Tout ça fait naturellement bouillir le sang de Didier Daeninckx. L’auteur de Meurtres pour mémoire ne rigole pas avec les pages sombres de l’Histoire. Depuis longtemps, il se bat vigoureusement contre l’oubli et le révisionnisme. Le 16 février, dans une lettre ouverte aux éditions Baleine, il explique. « Dans la famille, il y a un oncle dont le nom figure sur des plaques émaillées, dans une rue de Dugny. Résistant déporté suite à dénonciation des potes politiques du milicien François Brigneau. Mort dans un camp. Son histoire a forgé pour partie la manière dont je regarde le monde et m’a rendu intransigeant sur certains "détails" du siècle passé. J’ai publié à Baleine, maison qui s’est construite sur une prise de parole antifasciste. Je me suis battu quand Serge Quadruppani, qui faisait équipe avec Hervé Delouche, y a introduit un de ses affidés, Gilles Dauvé alias Jean Barrot, l’un des concepteurs du négationnisme d’ultra-gauche. J’ai consacré dix ans de ma vie à mettre à plat les menées de ces gens, et hormis le temps prélevé à mes amis et aux miens, cela a eu des effets considérables sur mon travail d’écrivain. J’ai la conscience de quelqu’un qui a fait tout simplement ce qu’il devait. Ce n’est pas pour accepter de figurer dans une décharge, ce que sont à mes yeux devenues les éditions Baleine après avoir mis l’ex-milicien Brigneau à leur catalogue, sans avoir le courage d’assumer la biographie d’ultra-droite de leur nouvelle recrue. Je rompt donc à ce jour toute relation avec les éditions Baleine. »

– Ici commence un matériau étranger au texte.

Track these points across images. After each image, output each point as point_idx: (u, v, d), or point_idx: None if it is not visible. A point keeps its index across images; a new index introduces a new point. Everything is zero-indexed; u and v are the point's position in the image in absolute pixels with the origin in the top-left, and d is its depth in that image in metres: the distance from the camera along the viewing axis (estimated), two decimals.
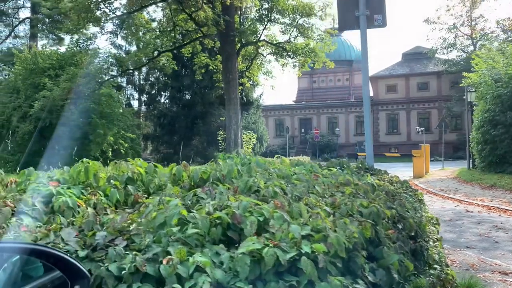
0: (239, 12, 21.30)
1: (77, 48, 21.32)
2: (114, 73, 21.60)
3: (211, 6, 18.29)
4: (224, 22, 18.05)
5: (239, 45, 20.84)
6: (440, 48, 41.14)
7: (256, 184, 2.47)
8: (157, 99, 33.90)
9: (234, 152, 20.32)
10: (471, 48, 40.45)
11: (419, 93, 44.04)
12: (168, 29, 21.18)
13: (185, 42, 21.32)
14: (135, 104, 35.70)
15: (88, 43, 21.37)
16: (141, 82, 35.80)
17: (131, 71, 25.49)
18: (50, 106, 19.23)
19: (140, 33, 21.51)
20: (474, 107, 18.76)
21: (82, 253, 1.70)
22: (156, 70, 32.91)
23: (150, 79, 34.39)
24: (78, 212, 2.13)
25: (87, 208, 2.18)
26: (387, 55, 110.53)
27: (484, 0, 41.84)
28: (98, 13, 18.61)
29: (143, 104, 34.74)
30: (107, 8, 18.31)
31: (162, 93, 33.69)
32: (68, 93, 17.87)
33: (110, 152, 20.45)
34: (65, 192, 2.23)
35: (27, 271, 1.33)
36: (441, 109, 42.39)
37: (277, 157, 4.48)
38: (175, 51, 22.90)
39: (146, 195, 2.60)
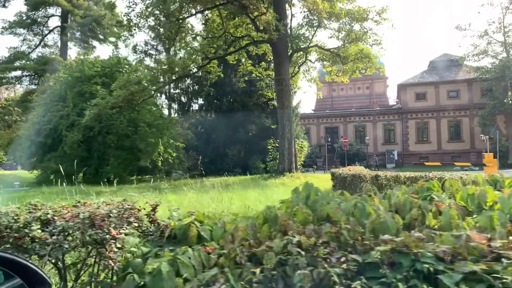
0: (290, 18, 20.78)
1: (134, 54, 20.86)
2: (161, 81, 21.01)
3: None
4: (284, 27, 17.52)
5: (290, 51, 20.33)
6: (471, 55, 40.37)
7: None
8: (188, 107, 33.29)
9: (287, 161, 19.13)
10: (503, 55, 39.66)
11: (449, 101, 43.10)
12: (217, 36, 20.67)
13: (235, 48, 20.77)
14: (165, 112, 35.14)
15: (147, 48, 20.89)
16: (171, 90, 35.24)
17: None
18: (100, 115, 18.60)
19: (188, 40, 21.00)
20: None
21: None
22: (186, 78, 32.41)
23: (181, 87, 33.79)
24: None
25: None
26: (410, 63, 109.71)
27: None
28: (151, 19, 18.15)
29: (175, 113, 34.12)
30: (162, 14, 17.80)
31: (194, 101, 33.10)
32: (122, 101, 17.25)
33: (160, 161, 19.74)
34: None
35: None
36: (473, 117, 41.46)
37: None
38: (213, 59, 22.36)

Daeninckx devait écrire un nouveau Poulpe. « L’encre en restera dans le stylo », assurait-il avant de lancer, le 17 février, un appel pour le droit de retrait des auteurs trahis par Baleine. Rejoint par Patrick Raynal, Roger Martin, Sylvie Rouch, Lionel Makowski, Gérard Streiff, Maud Tabachnik, Chantal Montellier, Gilles Vidal, Sébastien Doubinsky, Romain Slocombe, autres « poulpistes », Didier Daeninckx revient utilement sur la genèse. « Les éditions Baleine sont nées en 1995 avec la création du personnage du « Poulpe » défini comme un enquêteur « libertaire et antifasciste ». Ce personnage est sorti des livres pour devenir un véritable protagoniste des luttes contre le Front National, pour les sans-droits, les sans-papiers. Quinze ans plus tard, par la seule volonté de son directeur et contre l’avis de ses auteurs, les éditions Baleine ont décidé de mettre à leur catalogue un livre de 1949, Faut toutes les buter, dont l’oubli avait sanctionné le racisme et la médiocrité. Il est signé de François Brigneau, l’un des créateurs du Front National, également auteur de Si Mussolini m’était conté, de Xavier Vallat et la Question juive, et d’une apologie au titre faussement interrogatif : Mais qui est donc le professeur Faurisson ?. Compte tenu de son histoire, cet ex-Milicien souvent condamné pour antisémitisme n’avait pas sa place aux éditions Baleine, compte également tenu de leur histoire. »

En conséquence, tous ces auteurs demandent le retrait immédiat de leur nom et de leurs œuvres du catalogue des éditions Baleine. Ce qui est le minimum. L’éthique en toc de Baleine a flingué le Poulpe. Les amateurs de polar anar sont en deuil.